Oleh: Esti D. Purwitasari
mepnws.id – Konon, filsuf Plato pernah berkata, “Ketika seorang pencari sejati sedang menemukan jalan, maka dia akan menapaki jalan sepi saat orang lain merasa puas dengan zona nyaman.”
Jalan menuju sukses bisa jadi sangat sepi. Anda mungkin memiliki orang-orang di sekitar, namun terkadang Anda merasa kesepian. Hal ini karena kehidupan orang sukses berbeda dengan kehidupan kebanyakan orang.
Dalam imajinasi budaya, kita cukup familiar dengan pola dasar kejeniusan penyendiri. Coba tengok tokoh-tokoh dalam fisksi Batman; semua jenius penyendiri tapi tingkah mereka berdampak pada orang banyak.
Penelitian pada 2016 yang diterbitkan dalam British Journal of Psychology mengungkap bagaimana orang yang sangat cerdas mengalami kepuasan hidup lebih rendah ketika harus sering bersosialisasi dengan teman-teman umumnya.
Pertanyannya, apakah ini berarti orang dengan kecerdasan tinggi harus lebih bahagia saat sendirian? Kalau bisa, ya jangan sampai begitu.
Menjadi sangat cerdas terkadang bisa menyebabkan orang berpikir berlebihan dan cemas. Mengejar kesempurnaan intelektual juga bisa menjadi pedang bermata dua; mendorong seseorang mencapai prestasi luar biasa sekaligus membuat ia terlalu kritis terhadap diri sendiri dan rentan terhadap kekecewaan.
Selain itu, kecerdasan unik seseorang mungkin menghambat hubungan sosial yang tulus karena ketidakmampuannya untuk berhubungan dengan orang-orang yang memiliki minat atau proses berpikir beda. Kondisi ini membuat si cerdas sering merasa terisolasi.

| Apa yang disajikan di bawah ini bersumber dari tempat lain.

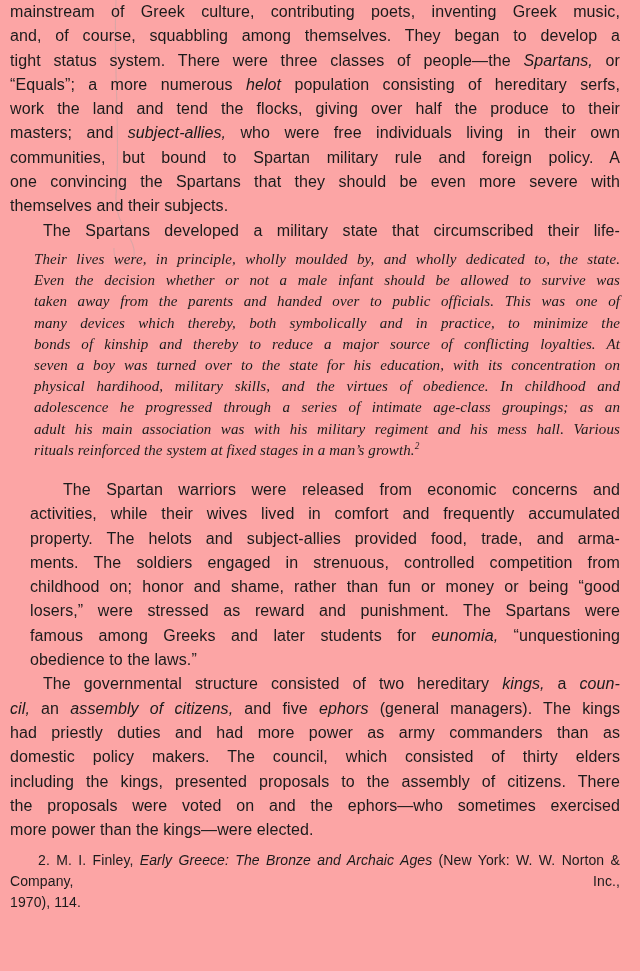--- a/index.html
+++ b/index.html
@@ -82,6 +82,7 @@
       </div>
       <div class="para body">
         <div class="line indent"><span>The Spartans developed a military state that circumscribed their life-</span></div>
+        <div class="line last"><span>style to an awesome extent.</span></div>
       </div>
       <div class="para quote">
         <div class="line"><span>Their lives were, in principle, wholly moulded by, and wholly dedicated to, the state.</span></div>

Jadi, tidak nyaman kan orang hidup sendirian meski mendapat karunia kecerdasan? Maka, perlu menemukan keseimbangan antara kecerdasan dan kebahagiaan secara sosial.
Salah satu cara individu cerdas mendapatkan kebahagiaan sosial adalah dengan berbagi dengan orang lain. Banyak individu sukses yang bermurah hati dalam kegiatan filantropi namun ragu untuk membagikan rahasia di balik kesuksesannya. Maka, memanfaatkan keahlian untuk membantu orang lain ikut sukses dapat membahagiakan si cerdas.
Untuk bisa melakukan ini, tentu si cerdas harus rela menurunkan grade pemikiran agar bisa diterima oleh teman-temannya yang lain. Ia bisa saja melontarkan gagasan untuk membantu kolega atau rekan lewat brainstorming solusi atau strategi potensial. Berbagi ide-ide berharga dapat membawa kesuksesan kolektif.
Menurut penelitian, ketika karyawan mempertahankan pola pikir positif dan bersedia berbagi keahlian maka mereka membuka jalan bagi budaya inovasi dalam perusahaan yang mengarah pada lebih banyak terobosan. Pendekatan kolaboratif dalam berbagi pengetahuan dapat meningkatkan kinerja tim dan organisasi secara keseluruhan.
Cara berikutnya adalah menggunakan kecerdasan untuk membangkitkan orang lain dan bukannya menghancurkan. Daripada merendahkan pihak lain, orang cerdas bisa memanfaatkan kecerdasannya secara positif untuk menciptakan suasana lebih bersahabat. Misalnya, jangan mengritik sesuatu yang menyakitkan tapi gunakan lelucon yang tepat waktu untuk mencairkan suasana dalam rapat yang dihadiri banyak orang.
Meskipun kebahagiaan dan kecerdasan tidak terkait secara langsung, kaum intelektual dapat menjamin kebahagiaan mereka dengan mengalihkan fokus mereka dari sekadar upaya mementingkan diri sendiri menjadi membantu orang lain. Merangkul kebahagiaan bukan berarti mengurangi kecerdasan seseorang, melainkan memahami bagaimana menyalurkannya secara efektif demi kesejahteraan pribadi dan kolektif.
Maka, bersyukurlah jika dikaruniai Tuhan dengan kecerdasan berlebih. Kondisi ini bisa membuka jalan lebih besar bagi kesuksesan. Tapi, jangan lupa, jangan sukses sendirian karena bisa tidak membahagiakan. Akan lebih nikmat jika sukses bersama orang-orang lain. Ingat, kita tidak bisa mengubur diri sendiri saat waktunya mati.